*INSTRUCTIONS TO FOLLOW*
The expected answer is every line from the material below that has the word "scroll".

*DATA SUPPLIED*

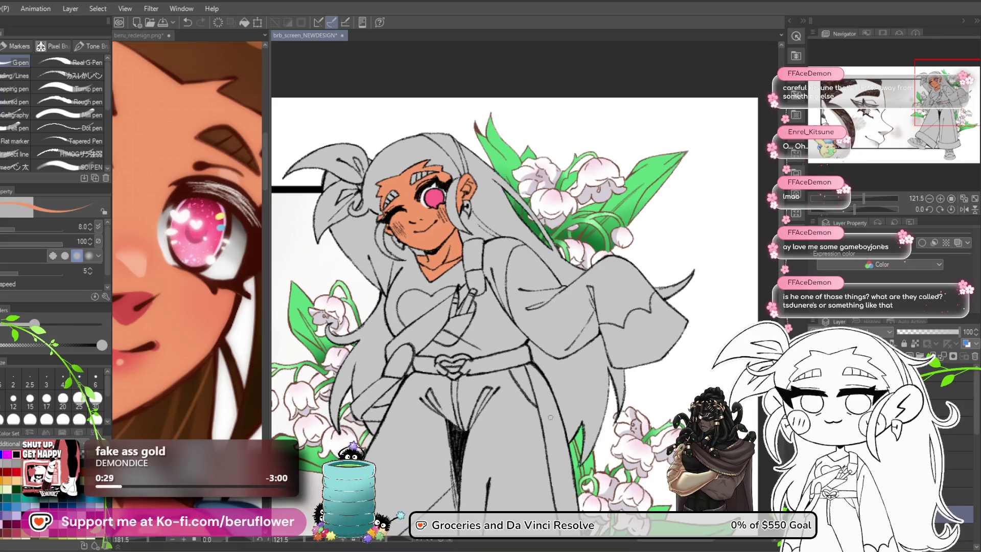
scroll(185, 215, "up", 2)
* * *
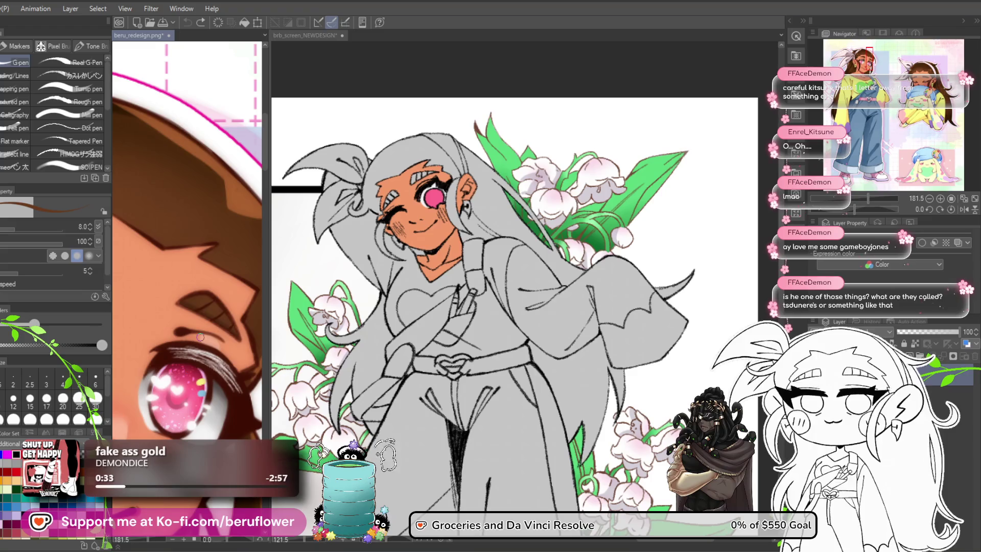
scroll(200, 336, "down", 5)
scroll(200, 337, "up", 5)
---
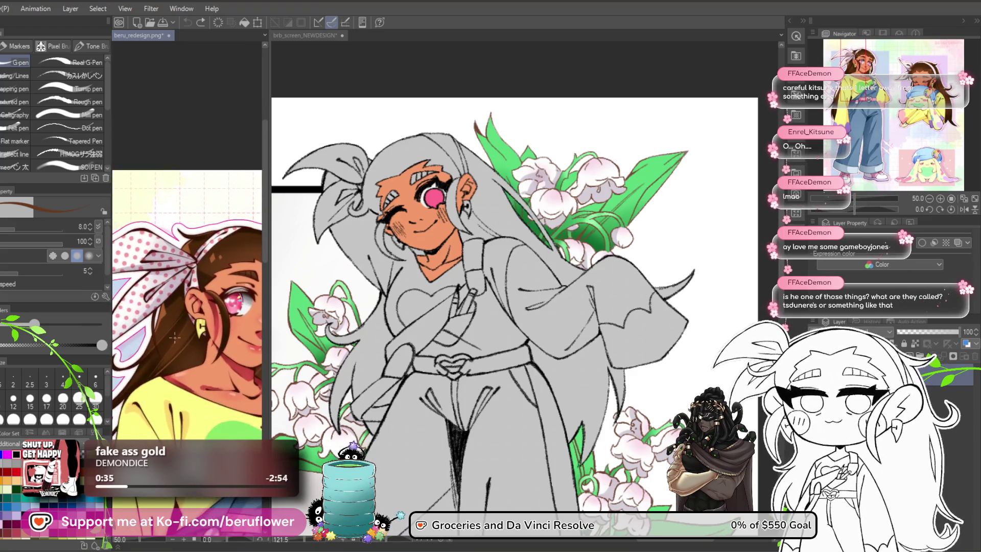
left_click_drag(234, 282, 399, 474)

*WRITTEN ANSWER*
scroll(185, 215, "up", 2)
scroll(200, 336, "down", 5)
scroll(200, 337, "up", 5)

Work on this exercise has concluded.